The Arts Institute (formerly Peninsula Arts) operates from within the Faculty of Arts and serves as the Arts and Culture programming umbrella organisation for the University of Plymouth. The year round public programme includes exhibitions, music, film, talks and performing arts.

Its aim is to provide a prestigious and wide-ranging series of events which open up the arts and university to the people of Plymouth, the South West and visitors to the region.

The University of Plymouth Contemporary Music Festival is an annual event hosted with the University of Plymouth Interdisciplinary Centre for Computer Research, and occurs in February.

== Venues and locations ==
The Levinsky Gallery is the main hub for The Arts Institute, and the largest contemporary art gallery in the south west of England. It is located inside the Roland Levinsky Building at the university. Admission is free but may be restricted during events.
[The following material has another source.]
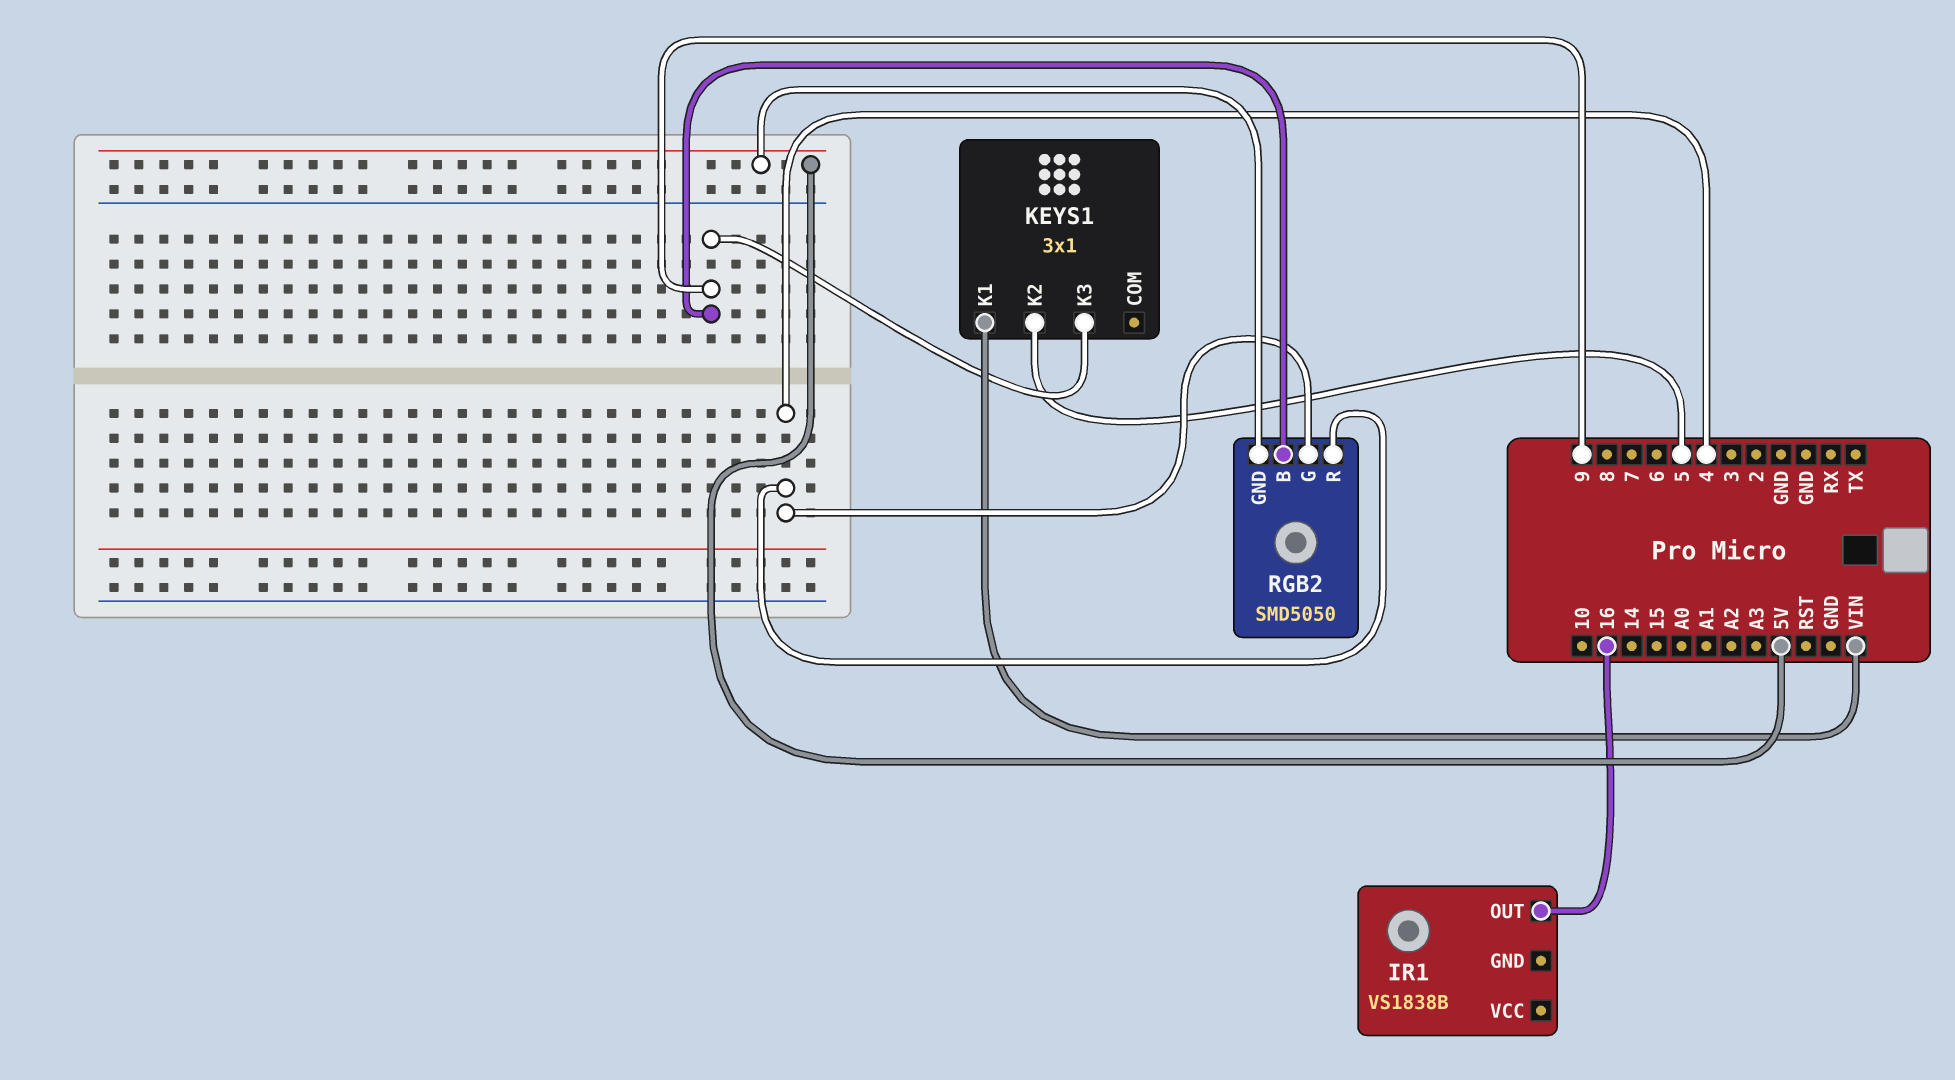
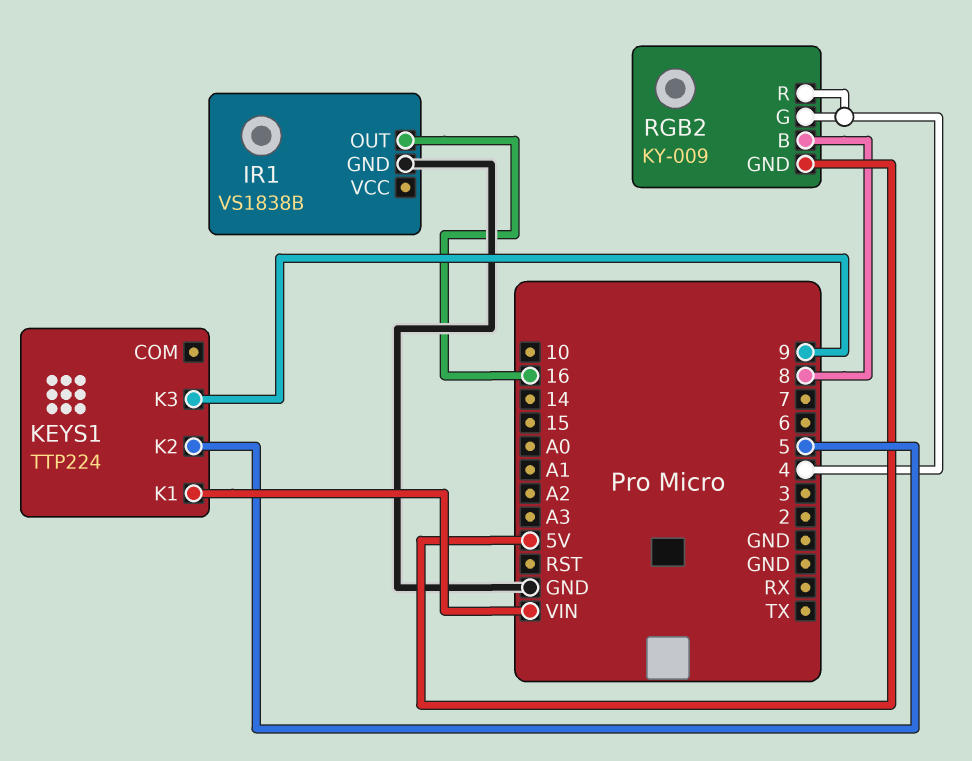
IR1 pin GND: none -> GND
KEYS1: 3x1 -> TTP224
RGB2: SMD5050 -> KY-009
RGB2 pin B: 9 -> 8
The House is another building at the university located behind the Roland Levinsky Building, which is used for theatre and dance performances, and the Jill Graigie Cinema which is used for showing films and lectures at the university.

== Notable performances ==

- Rosemary Johnson, a disabled violinist played music using an EEG cap.
- In 2015 a slime mould and a lecturer played a piano duet based on the mould's movements.
- In 2018, brainwaves recorded during seizures were turned into music.